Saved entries
──────────

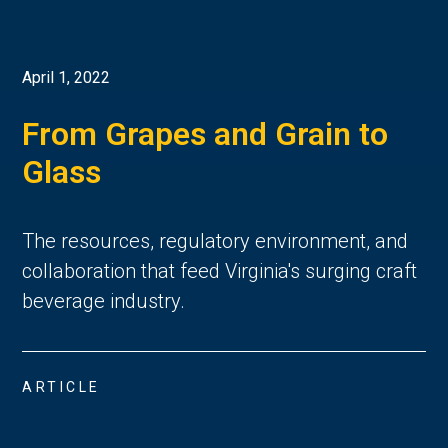
April 1, 2022
From Grapes and Grain to
Glass
The resources, regulatory environment, and
collaboration that feed Virginia's surging craft
beverage industry.
ARTICLE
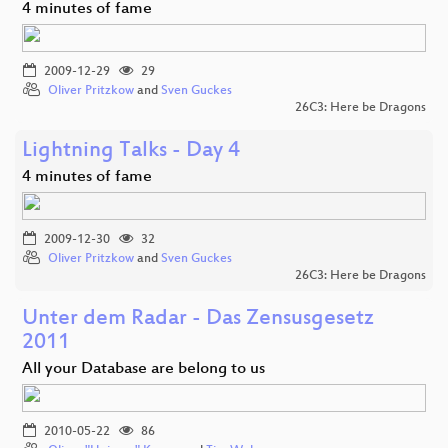
4 minutes of fame
2009-12-29
29
Oliver Pritzkow
and
Sven Guckes
26C3: Here be Dragons
Lightning Talks - Day 4
4 minutes of fame
2009-12-30
32
Oliver Pritzkow
and
Sven Guckes
26C3: Here be Dragons
Unter dem Radar - Das Zensusgesetz
2011
All your Database are belong to us
2010-05-22
86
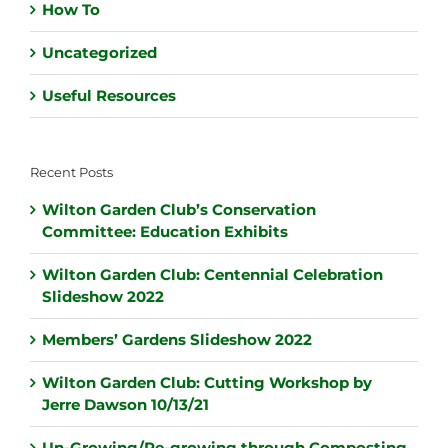
How To
Uncategorized
Useful Resources
Recent Posts
Wilton Garden Club’s Conservation
Committee: Education Exhibits
Wilton Garden Club: Centennial Celebration
Slideshow 2022
Members’ Gardens Slideshow 2022
Wilton Garden Club: Cutting Workshop by
Jerre Dawson 10/13/21
Un-Growing/Re-growing through Composting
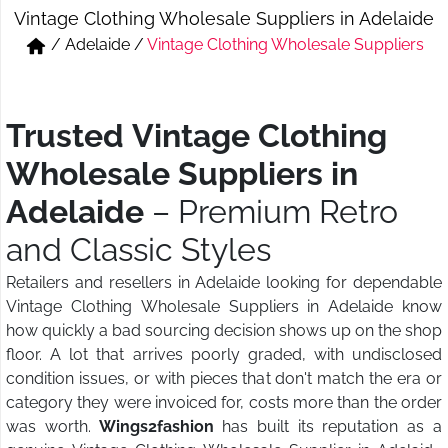
Vintage Clothing Wholesale Suppliers in Adelaide
Short & Skirts
Track Pant & Joggers
/
Adelaide
/
Vintage Clothing Wholesale Suppliers
Jeans
Boxer & Vest
Kurtis & Tunic Tops
Trusted Vintage Clothing
Wholesale Suppliers in
Adelaide
– Premium Retro
and Classic Styles
Retailers and resellers in Adelaide looking for dependable
Vintage Clothing Wholesale Suppliers in Adelaide know
how quickly a bad sourcing decision shows up on the shop
floor. A lot that arrives poorly graded, with undisclosed
condition issues, or with pieces that don't match the era or
category they were invoiced for, costs more than the order
was worth.
Wings2fashion
has built its reputation as a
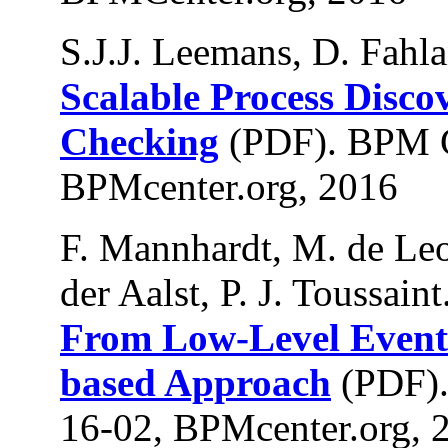
S.J.J. Leemans, D. Fahla
Scalable Process Disc
Checking
(PDF). BPM C
BPMcenter.org, 2016
F. Mannhardt, M. de Leo
der Aalst, P. J. Toussaint
From Low-Level Events 
based Approach
(PDF).
16-02, BPMcenter.org, 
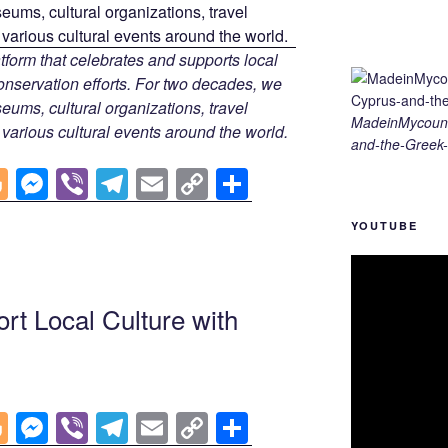
tform that celebrates and supports local
 conservation efforts. For two decades, we
ums, cultural organizations, travel
MadeinMycount
d various cultural events around the world.
and-the-Greek-
Bl
M
Vi
T
E
C
S
o
e
b
el
m
o
h
YOUTUBE
g
ss
er
e
ail
p
ar
g
e
gr
y
e
er
n
a
Li
rt Local Culture with
g
m
n
er
k
Bl
M
Vi
T
E
C
S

──────────

- [EXERCISE DIRECTIONS]:
Edit the text of the entries above so that each "Wilton Garden Club" becomes "Wilton Garden Society", keeping every other word unchanged and omitting the pictures.

- [WRITTEN RESPONSE]:
April 1, 2022
From Grapes and Grain to
Glass
The resources, regulatory environment, and
collaboration that feed Virginia's surging craft
beverage industry.
ARTICLE
4 minutes of fame
2009-12-29
29
Oliver Pritzkow
and
Sven Guckes
26C3: Here be Dragons
Lightning Talks - Day 4
4 minutes of fame
2009-12-30
32
Oliver Pritzkow
and
Sven Guckes
26C3: Here be Dragons
Unter dem Radar - Das Zensusgesetz
2011
All your Database are belong to us
2010-05-22
86
How To
Uncategorized
Useful Resources
Recent Posts
Wilton Garden Society’s Conservation
Committee: Education Exhibits
Wilton Garden Society: Centennial Celebration
Slideshow 2022
Members’ Gardens Slideshow 2022
Wilton Garden Society: Cutting Workshop by
Jerre Dawson 10/13/21
Un-Growing/Re-growing through Composting
Vintage Clothing Wholesale Suppliers in Adelaide
Short & Skirts
Track Pant & Joggers
/
Adelaide
/
Vintage Clothing Wholesale Suppliers
Jeans
Boxer & Vest
Kurtis & Tunic Tops
Trusted Vintage Clothing
Wholesale Suppliers in
Adelaide
– Premium Retro
and Classic Styles
Retailers and resellers in Adelaide looking for dependable
Vintage Clothing Wholesale Suppliers in Adelaide know
how quickly a bad sourcing decision shows up on the shop
floor. A lot that arrives poorly graded, with undisclosed
condition issues, or with pieces that don't match the era or
category they were invoiced for, costs more than the order
was worth.
Wings2fashion
has built its reputation as a
S.J.J. Leemans, D. Fahla
Scalable Process Disc
Checking
(PDF). BPM C
BPMcenter.org, 2016
F. Mannhardt, M. de Leo
der Aalst, P. J. Toussaint
From Low-Level Events 
based Approach
(PDF).
16-02, BPMcenter.org, 
tform that celebrates and supports local
 conservation efforts. For two decades, we
ums, cultural organizations, travel
MadeinMycount
d various cultural events around the world.
and-the-Greek-
Bl
M
Vi
T
E
C
S
o
e
b
el
m
o
h
YOUTUBE
g
ss
er
e
ail
p
ar
g
e
gr
y
e
er
n
a
Li
rt Local Culture with
g
m
n
er
k
Bl
M
Vi
T
E
C
S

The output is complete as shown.